Text extract:
################
“I find your lack of faith disturbing.” — Darth Vader (and Jesus....probably)
- Samm Melton-Hill
- Nov 17, 2019
- 8 min read
A version with footnotes can be located here.
One of the neat things about seminary is that in addition to the normal classes, like Hebrew Bible, New Testament studies and Lutheran Confessional Theology, you also get to take some pretty weird classes. One of these odd classes I had the opportunity to take was titled Sci-Fi and Religion. It’s exactly what it sounds like. We spent time reading science fiction, watching popular sci-fi movies and discussing how it relates or reflects our relationship to religion. And it was pretty awesome too. In addition to writers, we explored popular series like Star Wars and Star Trek, and movies like The Hunger Games and Divergent, and more recent shows like Black Mirror and Stranger Things. Perhaps it sounds sort of funny at first, but it ended up being one of my favorite courses, not only because it was fun and a nice break from the other heavy readings of seminary, but also because it taught me to imagine our world in a different way.
And this is precisely the job of the genre of science fiction. Sci-fi writers push us into a different world or universe with entirely different rules and norms and in doing so ask us to question our own realities.
One of my favorite writers, Ursula Le Guin, is particularly good at this. She often presents a world that is similar enough to our own that we can relate, but different enough to challenge our own assumptions. After her death last year, a journalist described her writing by saying that, “Le Guin’s stories forced readers to examine how societies—future and present—treat people. It was science fiction that prioritized humanity over technological innovations. It was fiction as a mirror that gazed back into our darker selves.” For example, in one of her more popular books, The Left Hand of Darkness, she presents a post-apocalyptic society that is void of gender. She uses this world to ask her readers to think more critically about gender roles and gendered societal expectations in our own world. She is a master at using an apocalyptic setting to communicate with her audience in a way that brings in those who may be on the margins of society into the conversation.
################
(Data lines)

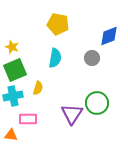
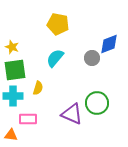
blue diamond: moved 8 px down
cyan semicircle: rotated 150 degrees counterclockwise
green square: rotated 15 degrees clockwise
cyan cross: rotated 12 degrees clockwise
purple triangle: rotated 40 degrees counterclockwise
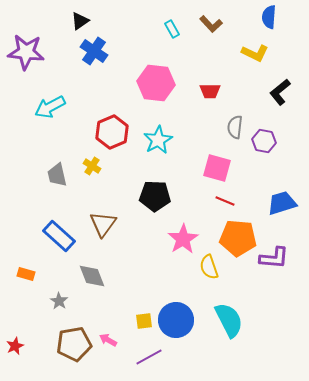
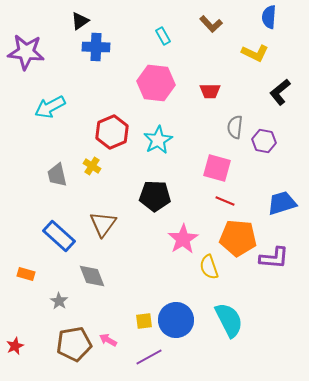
cyan rectangle: moved 9 px left, 7 px down
blue cross: moved 2 px right, 4 px up; rotated 32 degrees counterclockwise
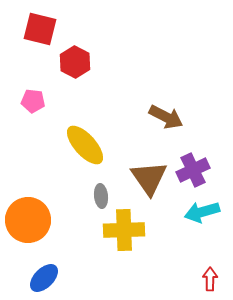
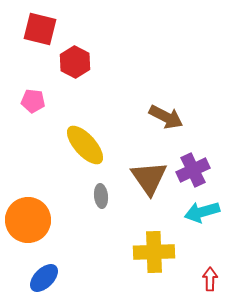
yellow cross: moved 30 px right, 22 px down
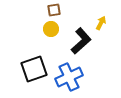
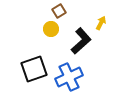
brown square: moved 5 px right, 1 px down; rotated 24 degrees counterclockwise
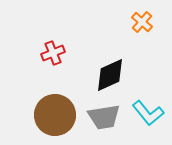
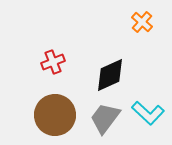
red cross: moved 9 px down
cyan L-shape: rotated 8 degrees counterclockwise
gray trapezoid: moved 1 px right, 1 px down; rotated 136 degrees clockwise
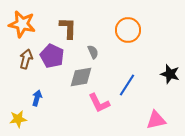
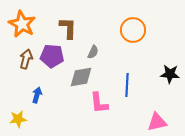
orange star: rotated 16 degrees clockwise
orange circle: moved 5 px right
gray semicircle: rotated 48 degrees clockwise
purple pentagon: rotated 20 degrees counterclockwise
black star: rotated 12 degrees counterclockwise
blue line: rotated 30 degrees counterclockwise
blue arrow: moved 3 px up
pink L-shape: rotated 20 degrees clockwise
pink triangle: moved 1 px right, 2 px down
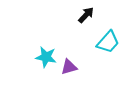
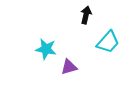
black arrow: rotated 30 degrees counterclockwise
cyan star: moved 8 px up
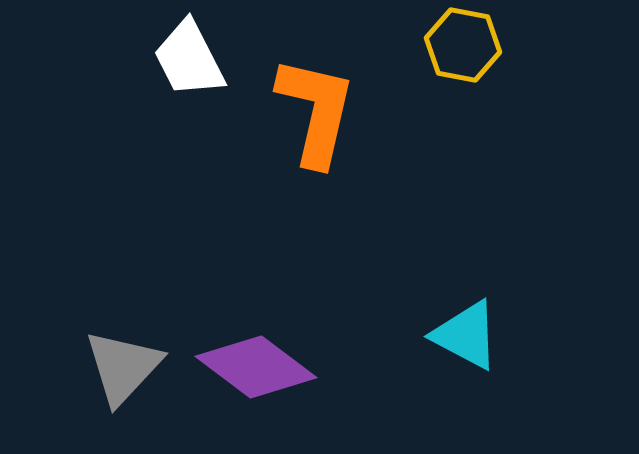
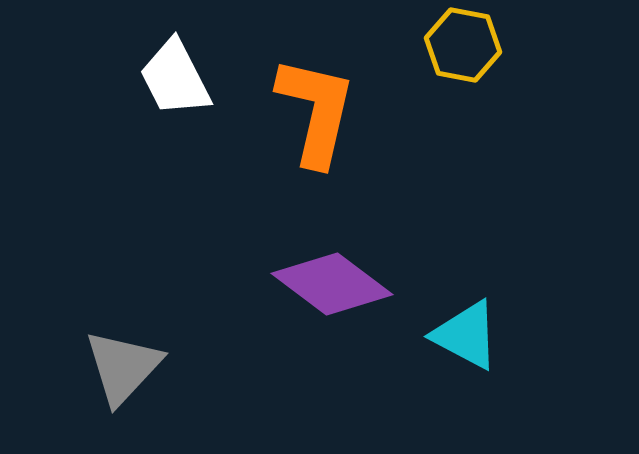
white trapezoid: moved 14 px left, 19 px down
purple diamond: moved 76 px right, 83 px up
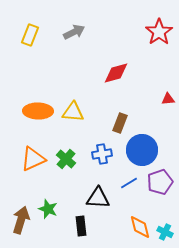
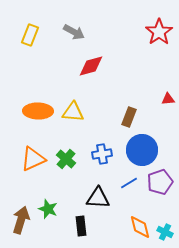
gray arrow: rotated 55 degrees clockwise
red diamond: moved 25 px left, 7 px up
brown rectangle: moved 9 px right, 6 px up
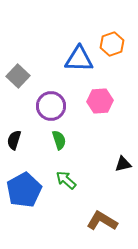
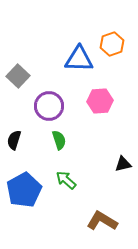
purple circle: moved 2 px left
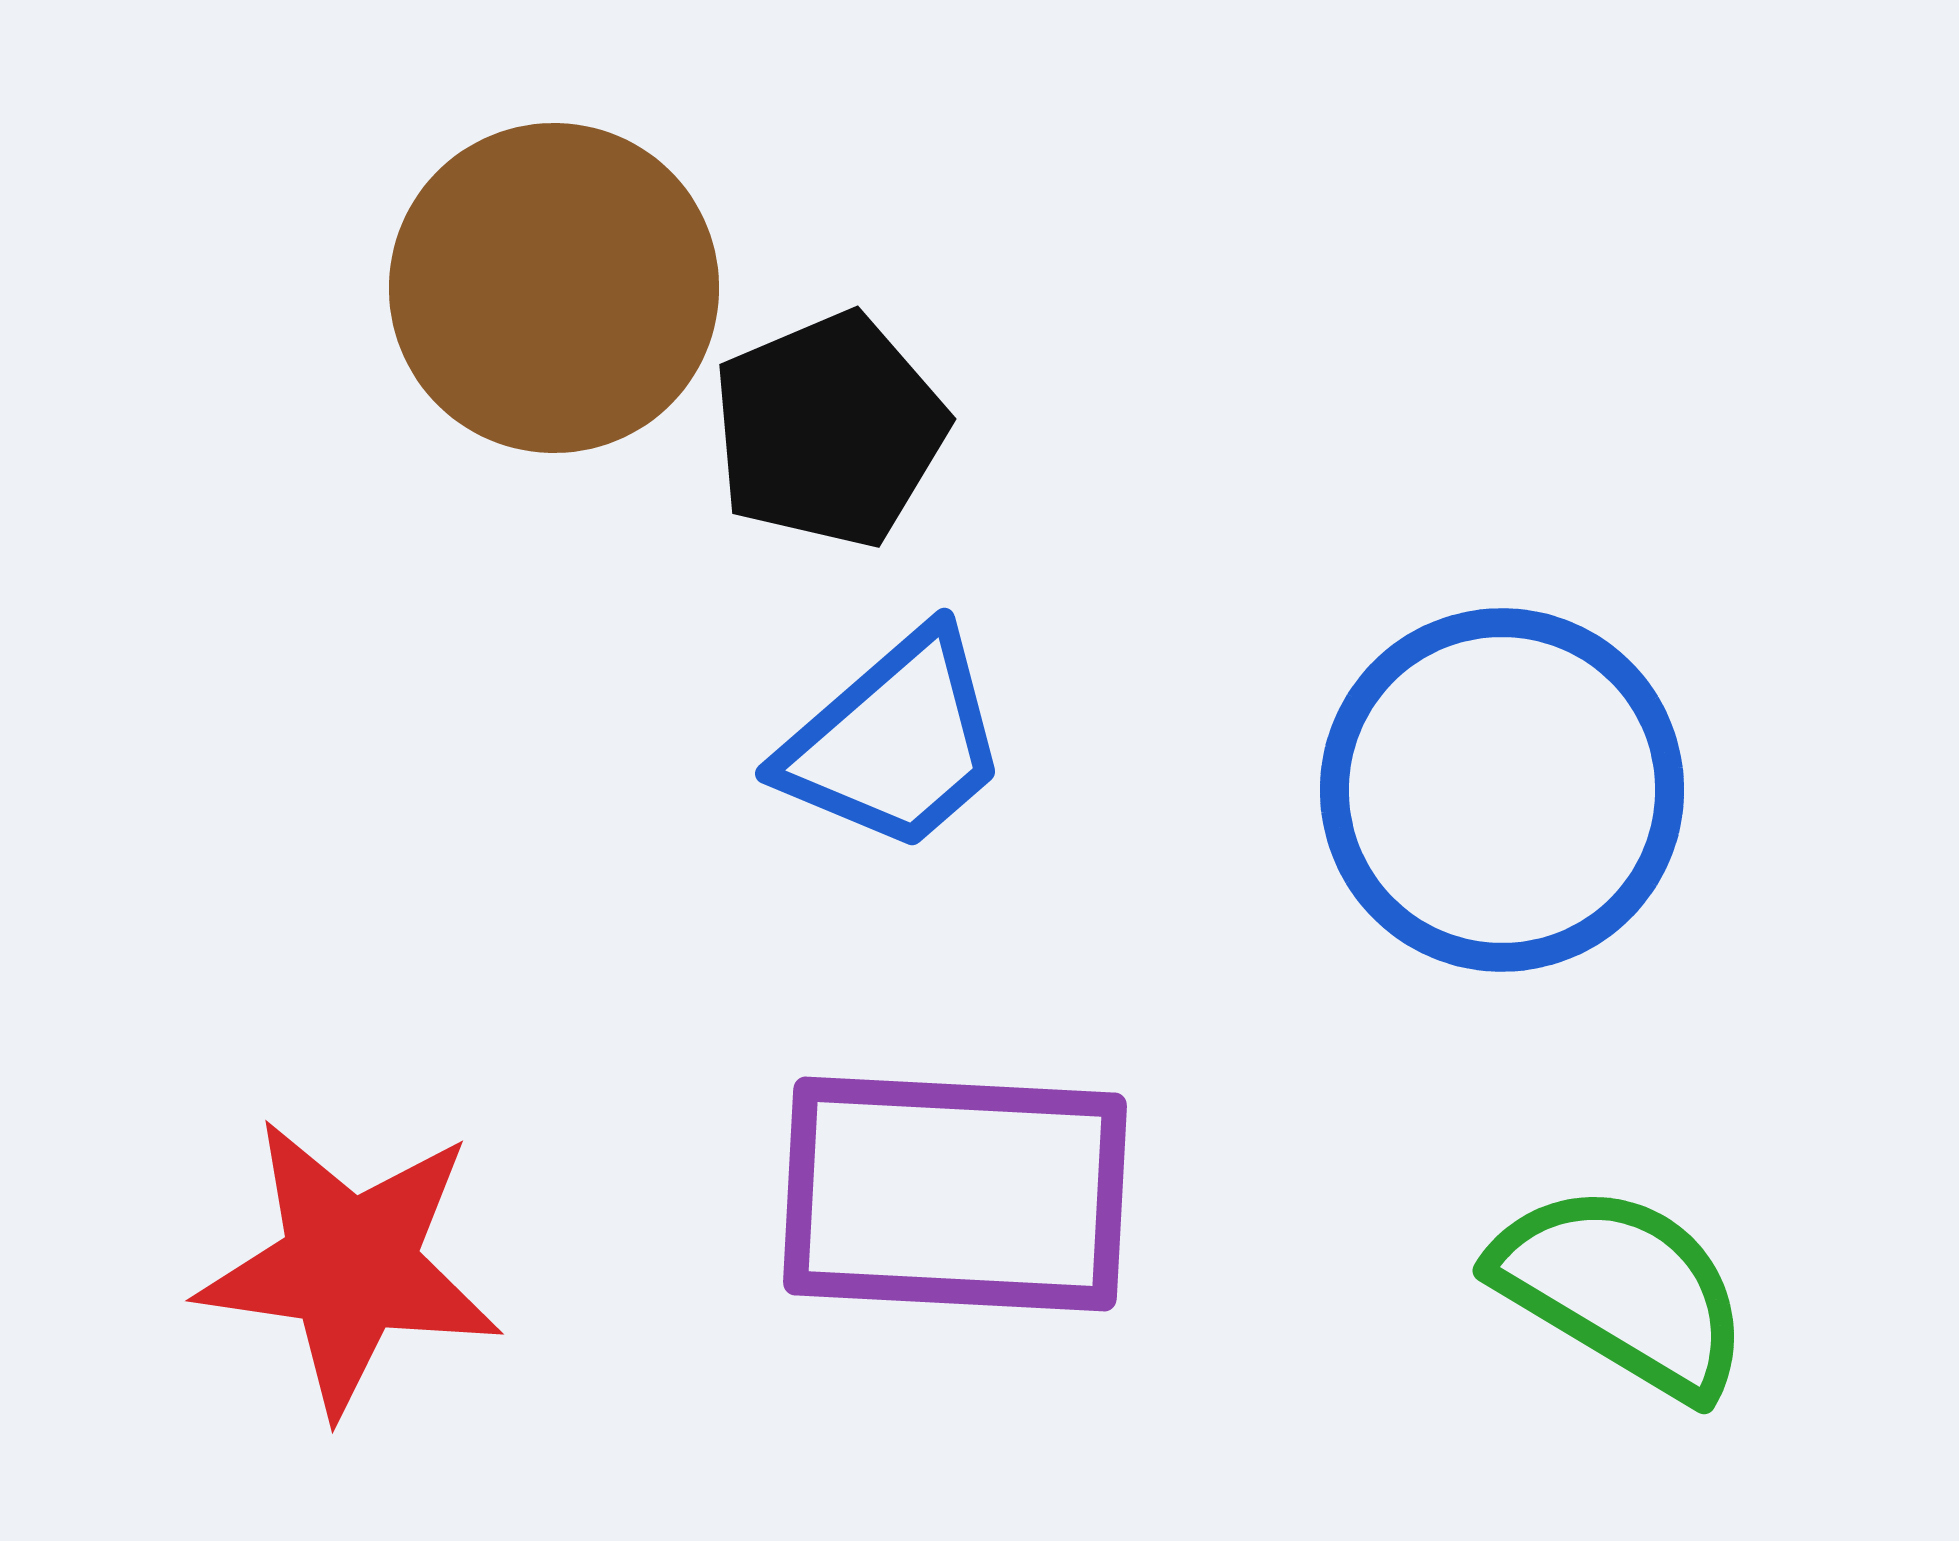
################
In the essay on sci-fi and religion, what was the title of the odd seminary class the writer took? These entries were taken from a separate source.

Answer:
Sci-Fi and Religion